Signatures of fe-/male fertility - Using long-term selection for high fertility to decipher the genetics of increased reproductive performance (SOS-FERT)

By comparing genomes of high fertility mouse lines with genomes of non-selected mice we aim to identify signatures of selection (= occurrence and frequency patterns of alleles causal for the selected reproductive trait). General applicability of results will then be tested in other mammal species (pigs, lions). Sperm parameters to correlate male fertility will be evaluated.

Project details
Duration: 05/2018- 10/2022
Third-party funded: yes
Involved Department(s): Dept Reproduction BiologyDept Evolutionary Genetics
Leibniz-IZW Project Leader(s): Karin Müller (Dept Reproduction Biology), Jörns Fickel (Dept Evolutionary Genetics)
Leibniz-IZW Project Team:

Dorina Lenz (Dept Evolutionary Genetics)

Consortium Partner(s):

Leibniz Institute for Farm Animal Biology (FBN), Institute of Clinical Molecular Biology (IKMB) at Kiel University, Institute for Reproduction of Farm Animals Schönow e.V., Bundes Hybrid Zucht Programm GmbH (BHZP), GEOlifes

Current Funding Organisation: Leibniz Competition
Research Foci:
Understanding traits and evolutionary adaptations

 

Curative therapies for infertility are rare, because the complex network of mechanisms determining reproductive success is largely unknown. To decipher parts of this network we use worldwide unique mouse lines created by long-term selection (180 generations) for the integrative fertility traits “increased litter size and weight”. These traits comprise core reproductive processes (i. a. gonad development, gamete recruitment, ovulation, fertilization and embryonic/fetal development).
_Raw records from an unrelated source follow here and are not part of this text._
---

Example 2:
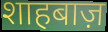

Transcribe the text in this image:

शाहबाज़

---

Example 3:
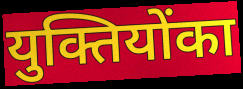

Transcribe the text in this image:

युक्तियोंका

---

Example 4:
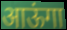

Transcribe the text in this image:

आऊंगा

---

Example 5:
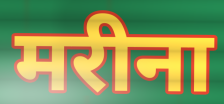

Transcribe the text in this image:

मरीना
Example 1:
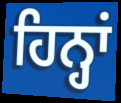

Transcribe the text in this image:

ਹਿਨ੍ਹਾਂ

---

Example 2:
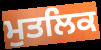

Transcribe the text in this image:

ਮੁਤਲਿਕ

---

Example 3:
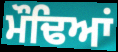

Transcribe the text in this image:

ਮੌਢਿਆਂ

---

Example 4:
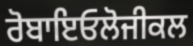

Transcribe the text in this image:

ਰੋਬਾਇਓਲੋਜੀਕਲ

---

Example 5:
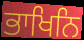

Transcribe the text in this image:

ਭਾਖਿਨਿ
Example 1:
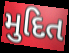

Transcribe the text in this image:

મુદિત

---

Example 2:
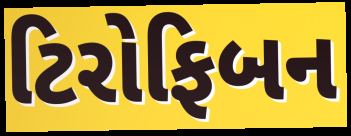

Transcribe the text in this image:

ટિરોફિબન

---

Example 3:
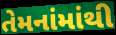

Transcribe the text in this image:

તેમનાંમાંથી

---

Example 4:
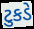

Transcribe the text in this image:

ટુકડે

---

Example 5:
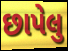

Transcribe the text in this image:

છાપેલુ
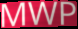
MWP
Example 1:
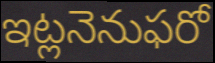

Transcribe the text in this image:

In the selection mouse lines, 45 years of litter size maximization have carved the causal alleles out of the genome as patterns of genetic invariance, the so-called “signatures of selection”. We aim to detect these characteristic frequency patterns of alleles causal for the selected traits and identify the affected genes and pathways. We test if the genomic patterns resulting from selection for increased litter size (a primarily female trait) are also relevant for male reproductive physiology and performance. Finally, we employ comparative animal models to verify their general significance. With this project we will provide substantial new knowledge about the network of genes and pathways actually relevant for controlling central reproductive processes in mammals.

The Leibniz-IZW contributes to this project the analysis of pig and lion genomes (Department of Evolutionary Genetics), with the aim to verify whether genetic signatures of high fertility can be identified in mammalian species other than mice. The Department of Reproduction Biology contributes the analysis of sperm parameters to the joint project.